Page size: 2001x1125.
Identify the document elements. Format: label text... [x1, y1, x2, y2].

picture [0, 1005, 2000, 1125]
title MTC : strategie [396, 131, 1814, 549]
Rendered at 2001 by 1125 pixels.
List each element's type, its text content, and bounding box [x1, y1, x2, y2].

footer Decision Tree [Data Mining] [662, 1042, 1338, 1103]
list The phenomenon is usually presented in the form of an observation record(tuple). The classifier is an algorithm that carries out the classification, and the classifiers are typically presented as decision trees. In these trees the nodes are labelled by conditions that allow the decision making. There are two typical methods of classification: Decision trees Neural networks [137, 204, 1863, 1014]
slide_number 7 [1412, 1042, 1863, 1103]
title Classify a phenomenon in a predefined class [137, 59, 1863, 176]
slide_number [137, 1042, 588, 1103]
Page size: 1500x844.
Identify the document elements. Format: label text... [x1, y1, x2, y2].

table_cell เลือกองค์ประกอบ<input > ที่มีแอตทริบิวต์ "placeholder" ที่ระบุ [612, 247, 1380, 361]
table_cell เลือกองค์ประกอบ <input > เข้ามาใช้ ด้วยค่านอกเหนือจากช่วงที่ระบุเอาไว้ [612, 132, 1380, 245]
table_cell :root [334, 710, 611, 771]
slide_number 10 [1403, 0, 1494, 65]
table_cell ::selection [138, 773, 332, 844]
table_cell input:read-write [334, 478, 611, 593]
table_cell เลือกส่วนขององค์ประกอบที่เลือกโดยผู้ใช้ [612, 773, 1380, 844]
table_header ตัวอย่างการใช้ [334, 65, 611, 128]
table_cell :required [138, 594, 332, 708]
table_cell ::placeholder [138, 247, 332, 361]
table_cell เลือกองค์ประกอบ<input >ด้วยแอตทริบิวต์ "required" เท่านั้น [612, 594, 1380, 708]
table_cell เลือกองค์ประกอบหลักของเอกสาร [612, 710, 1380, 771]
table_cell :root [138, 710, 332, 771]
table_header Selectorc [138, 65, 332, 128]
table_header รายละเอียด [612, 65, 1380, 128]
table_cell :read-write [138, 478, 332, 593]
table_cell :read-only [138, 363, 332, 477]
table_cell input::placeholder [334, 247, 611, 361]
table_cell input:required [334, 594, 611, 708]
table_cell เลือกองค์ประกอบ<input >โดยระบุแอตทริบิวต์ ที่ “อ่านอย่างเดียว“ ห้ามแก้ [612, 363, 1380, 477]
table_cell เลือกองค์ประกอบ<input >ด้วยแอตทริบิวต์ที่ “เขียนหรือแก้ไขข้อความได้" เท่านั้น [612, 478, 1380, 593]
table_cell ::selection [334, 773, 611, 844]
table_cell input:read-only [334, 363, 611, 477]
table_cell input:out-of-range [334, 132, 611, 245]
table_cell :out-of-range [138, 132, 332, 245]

====

What to do: Your answer should be the records themselves, returned word for word.

Finished exercise:
Page size: 2001x1125.
Identify the document elements. Format: label text... [x1, y1, x2, y2].

picture [0, 1005, 2000, 1125]
title MTC : strategie [396, 131, 1814, 549]
Rendered at 2001 by 1125 pixels.
List each element's type, its text content, and bounding box [x1, y1, x2, y2].

footer Decision Tree [Data Mining] [662, 1042, 1338, 1103]
list The phenomenon is usually presented in the form of an observation record(tuple). The classifier is an algorithm that carries out the classification, and the classifiers are typically presented as decision trees. In these trees the nodes are labelled by conditions that allow the decision making. There are two typical methods of classification: Decision trees Neural networks [137, 204, 1863, 1014]
slide_number 7 [1412, 1042, 1863, 1103]
title Classify a phenomenon in a predefined class [137, 59, 1863, 176]
slide_number [137, 1042, 588, 1103]
Page size: 1500x844.
Identify the document elements. Format: label text... [x1, y1, x2, y2].

table_cell เลือกองค์ประกอบ<input > ที่มีแอตทริบิวต์ "placeholder" ที่ระบุ [612, 247, 1380, 361]
table_cell เลือกองค์ประกอบ <input > เข้ามาใช้ ด้วยค่านอกเหนือจากช่วงที่ระบุเอาไว้ [612, 132, 1380, 245]
table_cell :root [334, 710, 611, 771]
slide_number 10 [1403, 0, 1494, 65]
table_cell ::selection [138, 773, 332, 844]
table_cell input:read-write [334, 478, 611, 593]
table_cell เลือกส่วนขององค์ประกอบที่เลือกโดยผู้ใช้ [612, 773, 1380, 844]
table_header ตัวอย่างการใช้ [334, 65, 611, 128]
table_cell :required [138, 594, 332, 708]
table_cell ::placeholder [138, 247, 332, 361]
table_cell เลือกองค์ประกอบ<input >ด้วยแอตทริบิวต์ "required" เท่านั้น [612, 594, 1380, 708]
table_cell เลือกองค์ประกอบหลักของเอกสาร [612, 710, 1380, 771]
table_cell :root [138, 710, 332, 771]
table_header Selectorc [138, 65, 332, 128]
table_header รายละเอียด [612, 65, 1380, 128]
table_cell :read-write [138, 478, 332, 593]
table_cell :read-only [138, 363, 332, 477]
table_cell input::placeholder [334, 247, 611, 361]
table_cell input:required [334, 594, 611, 708]
table_cell เลือกองค์ประกอบ<input >โดยระบุแอตทริบิวต์ ที่ “อ่านอย่างเดียว“ ห้ามแก้ [612, 363, 1380, 477]
table_cell เลือกองค์ประกอบ<input >ด้วยแอตทริบิวต์ที่ “เขียนหรือแก้ไขข้อความได้" เท่านั้น [612, 478, 1380, 593]
table_cell ::selection [334, 773, 611, 844]
table_cell input:read-only [334, 363, 611, 477]
table_cell input:out-of-range [334, 132, 611, 245]
table_cell :out-of-range [138, 132, 332, 245]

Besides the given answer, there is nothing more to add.